Shin appeals to American audiences with comparisons to the slaughter of six million Jews during the holocaust in Europe that ended only with the defeat of Nazi Germany. On a visit this week to the Holocaust Museum across the mall from where he was talking, he said he had had to deal with “the question of why, when we knew about the existence of the camps, did we not bomb the railways to the camps.”

That’s a question that haunts Americans even though most people were born after the war had ended. If the U.S. government was aware of the program of genocide ordered by Adolf Hitler, why did U.S. warplanes fail to cut off access to the camps? One answer has always been that the U.S. first had to wage war against the German army and did not have the resources. In fact, however, destruction of the infrastructure surrounding the Nazi prison camps would have been only a minor diversion.

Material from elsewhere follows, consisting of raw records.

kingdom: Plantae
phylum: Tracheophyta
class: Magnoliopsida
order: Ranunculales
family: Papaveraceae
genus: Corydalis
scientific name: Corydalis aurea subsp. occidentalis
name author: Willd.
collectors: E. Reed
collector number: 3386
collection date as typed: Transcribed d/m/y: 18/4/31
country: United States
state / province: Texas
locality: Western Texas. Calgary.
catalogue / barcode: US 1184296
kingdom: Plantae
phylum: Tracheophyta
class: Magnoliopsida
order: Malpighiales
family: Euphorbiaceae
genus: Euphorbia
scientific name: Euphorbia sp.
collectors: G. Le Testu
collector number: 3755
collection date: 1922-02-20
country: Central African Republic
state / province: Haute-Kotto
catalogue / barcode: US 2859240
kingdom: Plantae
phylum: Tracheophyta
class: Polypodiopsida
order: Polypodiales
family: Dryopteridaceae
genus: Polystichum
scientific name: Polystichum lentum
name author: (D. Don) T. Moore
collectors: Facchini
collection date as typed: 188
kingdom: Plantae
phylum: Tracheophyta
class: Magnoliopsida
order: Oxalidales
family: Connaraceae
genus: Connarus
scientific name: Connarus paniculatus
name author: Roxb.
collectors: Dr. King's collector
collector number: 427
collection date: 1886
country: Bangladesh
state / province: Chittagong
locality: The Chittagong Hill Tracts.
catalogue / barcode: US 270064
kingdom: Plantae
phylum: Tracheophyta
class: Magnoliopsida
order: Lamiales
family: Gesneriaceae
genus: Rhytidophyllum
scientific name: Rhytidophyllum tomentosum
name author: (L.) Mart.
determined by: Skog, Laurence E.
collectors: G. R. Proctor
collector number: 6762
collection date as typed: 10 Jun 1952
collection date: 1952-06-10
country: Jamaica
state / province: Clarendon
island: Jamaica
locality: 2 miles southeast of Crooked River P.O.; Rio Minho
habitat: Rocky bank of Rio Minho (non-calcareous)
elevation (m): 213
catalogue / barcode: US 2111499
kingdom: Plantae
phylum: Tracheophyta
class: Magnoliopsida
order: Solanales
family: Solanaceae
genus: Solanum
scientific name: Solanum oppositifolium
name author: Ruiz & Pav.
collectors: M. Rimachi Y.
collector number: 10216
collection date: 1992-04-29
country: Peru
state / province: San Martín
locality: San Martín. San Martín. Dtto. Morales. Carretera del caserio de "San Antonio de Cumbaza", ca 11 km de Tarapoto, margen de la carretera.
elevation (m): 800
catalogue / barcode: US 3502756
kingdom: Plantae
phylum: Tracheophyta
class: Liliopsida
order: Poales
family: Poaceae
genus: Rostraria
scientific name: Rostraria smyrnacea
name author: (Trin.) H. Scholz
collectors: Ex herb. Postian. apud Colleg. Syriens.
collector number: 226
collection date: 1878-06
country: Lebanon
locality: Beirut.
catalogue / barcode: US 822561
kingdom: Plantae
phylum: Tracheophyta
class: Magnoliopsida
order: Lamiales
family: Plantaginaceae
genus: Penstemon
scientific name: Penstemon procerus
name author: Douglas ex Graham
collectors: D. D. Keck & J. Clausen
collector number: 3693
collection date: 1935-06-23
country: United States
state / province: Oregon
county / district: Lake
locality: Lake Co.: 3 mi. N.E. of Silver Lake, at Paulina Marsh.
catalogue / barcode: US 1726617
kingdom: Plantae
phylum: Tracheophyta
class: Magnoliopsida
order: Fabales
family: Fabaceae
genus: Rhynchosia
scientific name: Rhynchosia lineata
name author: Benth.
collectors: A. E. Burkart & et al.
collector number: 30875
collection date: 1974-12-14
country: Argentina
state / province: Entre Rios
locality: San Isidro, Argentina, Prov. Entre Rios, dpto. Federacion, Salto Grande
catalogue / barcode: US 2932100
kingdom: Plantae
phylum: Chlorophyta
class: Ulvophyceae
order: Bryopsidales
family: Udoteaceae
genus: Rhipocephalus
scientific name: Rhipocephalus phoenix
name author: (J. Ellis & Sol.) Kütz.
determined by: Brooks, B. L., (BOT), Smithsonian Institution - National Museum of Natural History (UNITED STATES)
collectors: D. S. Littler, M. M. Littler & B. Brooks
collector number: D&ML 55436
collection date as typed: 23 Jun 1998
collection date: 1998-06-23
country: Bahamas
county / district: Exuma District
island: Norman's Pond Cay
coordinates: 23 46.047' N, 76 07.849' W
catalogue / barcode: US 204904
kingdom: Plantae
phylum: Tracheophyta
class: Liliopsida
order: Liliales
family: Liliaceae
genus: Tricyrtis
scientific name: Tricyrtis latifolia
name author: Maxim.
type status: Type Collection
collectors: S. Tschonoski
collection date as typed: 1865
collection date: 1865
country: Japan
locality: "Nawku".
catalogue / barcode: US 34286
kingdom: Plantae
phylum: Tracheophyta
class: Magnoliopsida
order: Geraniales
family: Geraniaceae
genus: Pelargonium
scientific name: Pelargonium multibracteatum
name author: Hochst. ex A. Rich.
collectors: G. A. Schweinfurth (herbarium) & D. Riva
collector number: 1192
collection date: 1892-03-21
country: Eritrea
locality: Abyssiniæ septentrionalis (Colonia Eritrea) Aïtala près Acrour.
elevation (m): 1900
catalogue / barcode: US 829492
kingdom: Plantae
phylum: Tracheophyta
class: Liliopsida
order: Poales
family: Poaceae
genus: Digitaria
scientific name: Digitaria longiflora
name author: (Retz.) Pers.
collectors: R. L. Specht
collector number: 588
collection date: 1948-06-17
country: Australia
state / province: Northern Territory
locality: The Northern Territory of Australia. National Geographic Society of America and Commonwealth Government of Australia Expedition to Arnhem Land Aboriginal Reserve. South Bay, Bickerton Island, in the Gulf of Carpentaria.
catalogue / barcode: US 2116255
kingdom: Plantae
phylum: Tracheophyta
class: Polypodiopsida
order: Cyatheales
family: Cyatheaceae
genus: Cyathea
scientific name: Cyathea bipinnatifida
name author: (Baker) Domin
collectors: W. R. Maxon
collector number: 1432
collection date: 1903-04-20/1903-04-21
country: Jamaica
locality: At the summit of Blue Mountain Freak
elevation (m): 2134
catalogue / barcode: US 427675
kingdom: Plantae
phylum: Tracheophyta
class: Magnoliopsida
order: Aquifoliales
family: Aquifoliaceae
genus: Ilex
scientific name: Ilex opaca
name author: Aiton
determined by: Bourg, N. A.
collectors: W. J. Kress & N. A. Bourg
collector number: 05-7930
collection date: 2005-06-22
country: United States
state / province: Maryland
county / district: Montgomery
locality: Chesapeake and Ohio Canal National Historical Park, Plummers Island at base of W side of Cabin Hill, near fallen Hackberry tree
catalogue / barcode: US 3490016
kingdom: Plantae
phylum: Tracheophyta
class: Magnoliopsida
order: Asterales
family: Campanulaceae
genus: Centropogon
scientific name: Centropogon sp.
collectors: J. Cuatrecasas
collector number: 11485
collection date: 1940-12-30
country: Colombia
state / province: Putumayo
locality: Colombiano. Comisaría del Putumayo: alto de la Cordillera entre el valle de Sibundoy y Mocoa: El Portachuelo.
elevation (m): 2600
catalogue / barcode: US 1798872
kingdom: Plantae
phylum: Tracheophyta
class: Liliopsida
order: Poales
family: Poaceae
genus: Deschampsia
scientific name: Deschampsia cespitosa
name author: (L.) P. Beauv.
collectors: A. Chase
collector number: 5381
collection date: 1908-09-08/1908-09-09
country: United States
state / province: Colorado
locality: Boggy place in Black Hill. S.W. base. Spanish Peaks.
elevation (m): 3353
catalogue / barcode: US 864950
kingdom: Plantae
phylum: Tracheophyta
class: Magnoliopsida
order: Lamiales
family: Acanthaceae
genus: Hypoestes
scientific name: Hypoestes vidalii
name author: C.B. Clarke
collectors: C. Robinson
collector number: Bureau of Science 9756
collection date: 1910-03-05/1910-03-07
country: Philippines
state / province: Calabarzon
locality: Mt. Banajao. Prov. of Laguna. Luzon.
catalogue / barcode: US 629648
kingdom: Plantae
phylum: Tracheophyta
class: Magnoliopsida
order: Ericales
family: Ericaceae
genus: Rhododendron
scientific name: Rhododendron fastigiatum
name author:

The United States in the years since then has missed numerous chances to stop the slaughter of millions. Shin cites the period of the Khmer Rouge slaughter in Cambodia in the late 1970s in which two million people were killed. “What did we do,” he asked rhetorically. “Even in Kosovo, when tens of thousands were getting killed, did we take action?”

Shin’s mission now is “not to shed tears for those who have died but to save the people who might get killed.” Otherwise, he believes, “the process will be repeated over and over again.” The lesson is basic — those who ignore history are bound to repeat it.